Hodgson urges treble hero Cox to curb exit talk
WEST BROM 4 CARDIFF CITY 2
Published 08/01/2012 | 05:00
West Brom boss Roy Hodgson has urged hat-trick hero Simon Cox to knock on his door first before he speaks out of turn about his future.
The Republic of Ireland striker said last week he might have to leave The Hawthorns for the sake of his career if he fails to hold down a first-team place. But Cox has been thrust back into the spotlight given the back injury to fellow Ireland international Shane Long.
The 24-year-old made only his second Premier League start of the season in Tuesday's 1-0 defeat at Spurs, following that up with his trio of goals in yesterday's FA Cup third-round triumph over Cardiff.
Hodgson initially expressed his delight with Cox's performance. "That's a positive for Simon, who has taken his chance when it has come along," he said.
"I thought he did very well at Tottenham the other night as well, so with his three goals and his performance today, it's a clear positive for us and for him. The way he played today, he clearly showed he deserves a place in the team, and we'll be thinking very seriously about that.
"Simon's a good trainer, good finisher. In the finishing practices he is always right up there, so he has to be pleased with his day's work.
"I'm pleased for him, pleased he's shown he is a Premier League quality player and that he has taken his chance after being given it with great aplomb. On both occasions he has been amongst our best players."
But asked as to his thoughts when told of Cox's comments, Hodgson was clearly unimpressed, adding: "My thinking has never changed. I've never considered him going elsewhere.

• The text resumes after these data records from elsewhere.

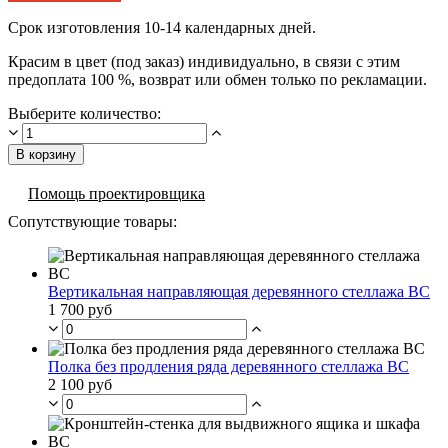
Срок изготовления 10-14 календарных дней.
Красим в цвет (под заказ) индивидуально, в связи с этим
предоплата 100 %, возврат или обмен только по рекламации.
Выберите количество:
В корзину
Помощь проектировщика
Сопутствующие товары:
Вертикальная направляющая деревянного стеллажа ВС
1 700 руб
Полка без продления ряда деревянного стеллажа ВС
2 100 руб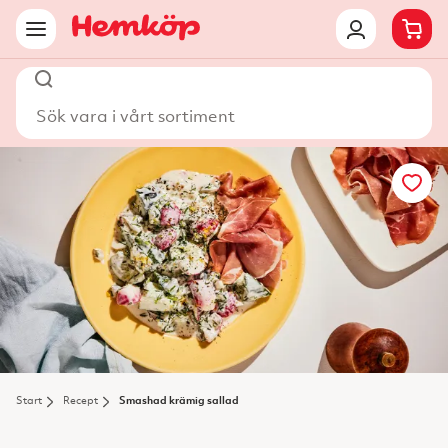
Sök vara i vårt sortiment
Start
Recept
Smashad krämig sallad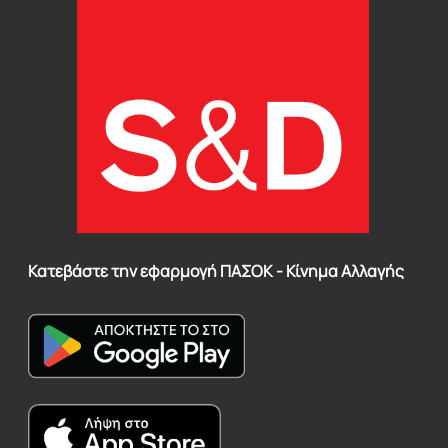
Κατεβάστε την εφαρμογή ΠΑΣΟΚ - Κίνημα Αλλαγής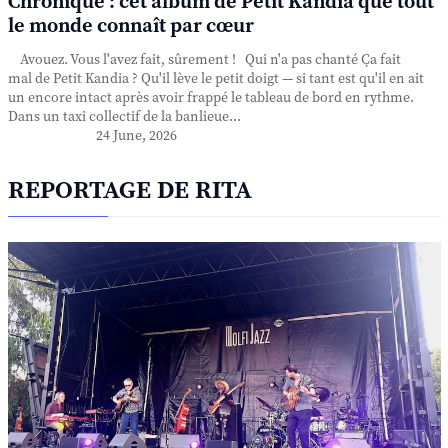
Chronique : cet album de Petit Kandia que tout
le monde connaît par cœur
Avouez. Vous l'avez fait, sûrement ! Qui n'a pas chanté Ça fait
mal de Petit Kandia ? Qu'il lève le petit doigt — si tant est qu'il en ait
un encore intact après avoir frappé le tableau de bord en rythme.
Dans un taxi collectif de la banlieue...
24 June, 2026
REPORTAGE DE RITA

"I don't know what he's said to the press, but as far as I'm concerned he is a West Bromwich Albion player, and I'm very happy about that.
"Before he makes those statements and gets you [the press] all so excited, it might be a good idea if he comes and speaks to me. It's the first I've heard of it."
A seemingly offside strike from Peter Odemwingie and Cox's first put Albion 2-0 ahead after 33 minutes. Referee Lee Probert also ignored strong penalty appeals shortly beforehand seemingly evened up the score. James Morrison produced a surging run to the deadball line, with his cut-back clearly hitting the hand of a sliding Dekel Keinan. The argument from Probert appeared to be it was one of those Keinan was unable to avoid.
But against a Cardiff side showing 10 changes, with the first leg of the Carling Cup semi-final with fellow Championship outfit Crystal Palace on Tuesday, Albion surrendered their cushion.
Former Baggies striker Robert Earnshaw tapped home in the 36th minute and then substitute Simon Mason equalised five minutes after the break.
Cox, however, had the final say, initially with a thunderous 25-yard effort just after the hour and then a seven-yard tap-in at the death.
Hodgson added: "It's good we didn't shoot ourselves in the foot by losing the game. We almost paid a high price after taking a sensible lead and than committing hara-kiri by giving the goals back.
"But luckily we were able to get the third goal which put us on the front foot again, and after that we had a lot of chances to add to that, but we only scored once."
City boss Malky Mackay admitted to being "very proud" of his team given the number of changes he made.
"We managed to get back into the game and looked as if we were on the front foot, but it was a magnificent strike from Cox to take the win," said Mackay.
"We ran a Premier League side very close. At 2-2 I looked across at the opposition dugout and their manager was looking quite animated, so we were certainly doing something right."